Esa misma noche, Isabel se sumió en un sueño profundo, uno que la arrastró lejos de la realidad conocida, llevándola a un lugar que no reconocía, pero que de alguna forma le parecía familiar. Estaba en una comunidad aislada, completamente diferente a cualquier lugar que hubiera visto antes. El aire estaba quieto, pesado, como si el tiempo se hubiera detenido por un momento. El mundo parecía en ruinas, pero de alguna manera mantenía una calma inquietante.
Cargaba en sus brazos a una niña. No era un bebé como los que había visto antes; esta pequeña tenía los ojos de un azul tan claro que casi parecían brillar bajo la luz tenue del atardecer. Su piel era suave, pero la niña no era frágil; había una fuerza inquebrantable en su mirada. Isabel la miraba con una mezcla de fascinación y temor, sintiendo un vínculo inexplicable con ella, como si ya la hubiera conocido en algún otro tiempo o lugar. La niña, por su parte, no lloraba ni hacía ruido. Su pequeña mano se aferraba a su cuello, y sus ojos brillaban con una intensidad que dejaba claro que sabía más de lo que una niña de su edad debía saber.
Isabel se miró a sí misma. Estaba diferente. Su ropa era más rústica, y su piel parecía curtida por el sol. Pero lo más extraño de todo era la sensación de que ese lugar, aunque extraño, la había acogido como si fuera su hogar. La comunidad alrededor estaba llena de casas de madera, todas bien cuidadas, pero el silencio predominaba, como si el tiempo se hubiera detenido allí, esperando algo.
De repente, sus ojos se fijaron en una figura a lo lejos. Un hombre estaba de pie en medio de un campo, su figura destacando entre los árboles. Él llevaba un sombrero de sheriff, y aunque estaba alejado, Isabel no podía dejar de notar la familiaridad de sus rasgos. Algo en su postura, en la manera en que miraba hacia el horizonte, le resultaba tremendamente conocido. El hombre no era viejo, quizás unos 17 años, pero su presencia era firme, como si ya hubiera vivido más de lo que su juventud aparentaba.
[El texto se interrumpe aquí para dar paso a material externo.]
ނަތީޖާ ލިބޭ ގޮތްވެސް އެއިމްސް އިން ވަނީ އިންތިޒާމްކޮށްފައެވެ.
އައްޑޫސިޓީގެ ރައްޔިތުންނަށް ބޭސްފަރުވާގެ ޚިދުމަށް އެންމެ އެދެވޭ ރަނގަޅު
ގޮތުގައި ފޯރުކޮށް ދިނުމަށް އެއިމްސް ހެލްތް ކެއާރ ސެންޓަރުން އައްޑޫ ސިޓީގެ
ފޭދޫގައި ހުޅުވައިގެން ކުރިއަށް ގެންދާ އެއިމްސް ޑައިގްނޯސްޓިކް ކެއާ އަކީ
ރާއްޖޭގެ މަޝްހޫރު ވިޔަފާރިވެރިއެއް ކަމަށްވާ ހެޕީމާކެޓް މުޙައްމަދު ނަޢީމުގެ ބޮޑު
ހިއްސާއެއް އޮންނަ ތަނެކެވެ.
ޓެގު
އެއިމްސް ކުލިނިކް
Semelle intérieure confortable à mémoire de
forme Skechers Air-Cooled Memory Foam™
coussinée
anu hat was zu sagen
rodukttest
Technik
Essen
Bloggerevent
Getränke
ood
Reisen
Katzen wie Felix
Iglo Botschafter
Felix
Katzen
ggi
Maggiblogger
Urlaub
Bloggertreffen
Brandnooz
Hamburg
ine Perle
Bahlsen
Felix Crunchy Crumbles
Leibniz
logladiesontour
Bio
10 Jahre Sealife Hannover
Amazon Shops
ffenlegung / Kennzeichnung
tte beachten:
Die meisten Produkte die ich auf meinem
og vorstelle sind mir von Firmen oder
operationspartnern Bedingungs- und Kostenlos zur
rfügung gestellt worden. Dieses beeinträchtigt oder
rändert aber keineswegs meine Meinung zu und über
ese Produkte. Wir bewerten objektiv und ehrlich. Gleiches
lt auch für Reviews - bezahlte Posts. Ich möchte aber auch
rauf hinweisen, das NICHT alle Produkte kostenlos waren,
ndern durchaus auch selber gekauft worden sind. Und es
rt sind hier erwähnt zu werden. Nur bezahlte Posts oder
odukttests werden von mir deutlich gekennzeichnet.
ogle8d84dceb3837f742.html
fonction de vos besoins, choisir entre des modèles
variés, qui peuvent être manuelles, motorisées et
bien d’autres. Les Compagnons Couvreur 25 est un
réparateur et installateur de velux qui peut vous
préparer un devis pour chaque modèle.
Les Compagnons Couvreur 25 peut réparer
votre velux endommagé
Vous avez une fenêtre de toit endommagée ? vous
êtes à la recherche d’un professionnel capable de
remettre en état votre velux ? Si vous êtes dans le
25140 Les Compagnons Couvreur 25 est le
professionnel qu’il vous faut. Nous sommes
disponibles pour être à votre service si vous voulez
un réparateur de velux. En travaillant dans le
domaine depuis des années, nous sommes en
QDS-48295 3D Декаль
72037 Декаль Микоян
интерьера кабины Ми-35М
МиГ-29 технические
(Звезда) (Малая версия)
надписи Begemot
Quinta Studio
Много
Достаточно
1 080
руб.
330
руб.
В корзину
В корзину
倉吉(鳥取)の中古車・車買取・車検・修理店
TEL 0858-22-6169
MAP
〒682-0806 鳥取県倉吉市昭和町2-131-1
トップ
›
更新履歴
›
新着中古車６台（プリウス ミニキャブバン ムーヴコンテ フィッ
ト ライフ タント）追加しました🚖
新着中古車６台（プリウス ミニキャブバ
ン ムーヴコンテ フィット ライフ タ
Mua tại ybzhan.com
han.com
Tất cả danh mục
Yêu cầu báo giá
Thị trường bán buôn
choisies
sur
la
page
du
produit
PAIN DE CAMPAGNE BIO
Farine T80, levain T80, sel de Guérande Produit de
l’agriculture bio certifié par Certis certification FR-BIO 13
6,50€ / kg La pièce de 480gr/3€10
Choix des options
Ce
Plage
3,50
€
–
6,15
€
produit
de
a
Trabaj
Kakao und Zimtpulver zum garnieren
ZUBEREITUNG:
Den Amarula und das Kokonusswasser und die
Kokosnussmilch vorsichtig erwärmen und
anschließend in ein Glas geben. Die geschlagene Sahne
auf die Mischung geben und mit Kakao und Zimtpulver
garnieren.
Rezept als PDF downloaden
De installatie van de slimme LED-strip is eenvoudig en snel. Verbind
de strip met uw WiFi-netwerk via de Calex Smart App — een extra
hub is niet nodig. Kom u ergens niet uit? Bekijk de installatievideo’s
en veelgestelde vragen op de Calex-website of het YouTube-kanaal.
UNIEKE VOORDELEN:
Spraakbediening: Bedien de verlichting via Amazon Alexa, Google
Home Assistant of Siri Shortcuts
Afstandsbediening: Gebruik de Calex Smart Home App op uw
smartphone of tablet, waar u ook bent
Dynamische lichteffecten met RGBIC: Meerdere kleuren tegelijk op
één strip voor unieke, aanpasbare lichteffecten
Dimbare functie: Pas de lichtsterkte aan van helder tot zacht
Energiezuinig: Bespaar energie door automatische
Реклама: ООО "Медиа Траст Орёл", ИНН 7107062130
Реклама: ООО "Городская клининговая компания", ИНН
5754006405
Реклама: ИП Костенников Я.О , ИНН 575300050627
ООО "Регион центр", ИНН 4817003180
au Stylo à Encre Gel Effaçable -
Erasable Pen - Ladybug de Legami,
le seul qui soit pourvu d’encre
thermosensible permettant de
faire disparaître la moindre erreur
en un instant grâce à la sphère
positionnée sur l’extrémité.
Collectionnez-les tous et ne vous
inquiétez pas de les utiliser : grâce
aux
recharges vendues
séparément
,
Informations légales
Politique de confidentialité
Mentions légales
Isabel sintió un tirón en su pecho, una necesidad de acercarse, como si algo la estuviera llamando. Caminó hacia él, sintiendo que el terreno bajo sus pies crujía con cada paso, hasta que, finalmente, estuvo lo suficientemente cerca para ver su rostro.
Era él. Carl Grimes.
El chico de su mundo. Pero no podía ser. No en ese lugar, no en esa época. Sin embargo, no había duda. Era Carl. Los mismos ojos, la misma cicatriz en su rostro, pero algo había cambiado en él. El joven Carl ya no era el niño que había conocido en su pasado, ni el hombre que había dejado atrás. Ahora era alguien más, alguien que pertenecía a este mundo extraño, y a la vez, parecía estar esperándola.
Isabel no pudo evitar hablar.
—¿Carl...? —su voz salió vacía, casi incrédula, como si no pudiera creer lo que estaba viendo.
Carl la miró fijamente, su mirada seria, pero no sorprendida. Como si todo esto fuera algo que ya sabía, algo inevitable. Su sombrero de sheriff caía ligeramente hacia un lado, dándole un aire aún más enigmático. Se acercó lentamente, sin prisa, como si el tiempo ya no tuviera sentido en este lugar.
—Lo sabes, Isabel. —Dijo con voz grave, su tono lleno de una certeza que hizo que Isabel diera un paso atrás. No era una pregunta, sino una afirmación. —El destino tiene formas extrañas de enlazarnos. Pero yo... yo soy solo una parte de la historia. —Añadió, sus ojos fijos en los de ella, como si leyera lo más profundo de su ser.
Isabel lo miró, sin saber si debía decir algo, si debía preguntar por qué él estaba aquí, o cómo había llegado a este lugar. Pero antes de que pudiera articular una palabra, Carl se inclinó ligeramente hacia el bebé en sus brazos, sus ojos fijos en ella. La niña no lloraba, pero su mirada, a pesar de su corta edad, parecía comprender lo que sucedía.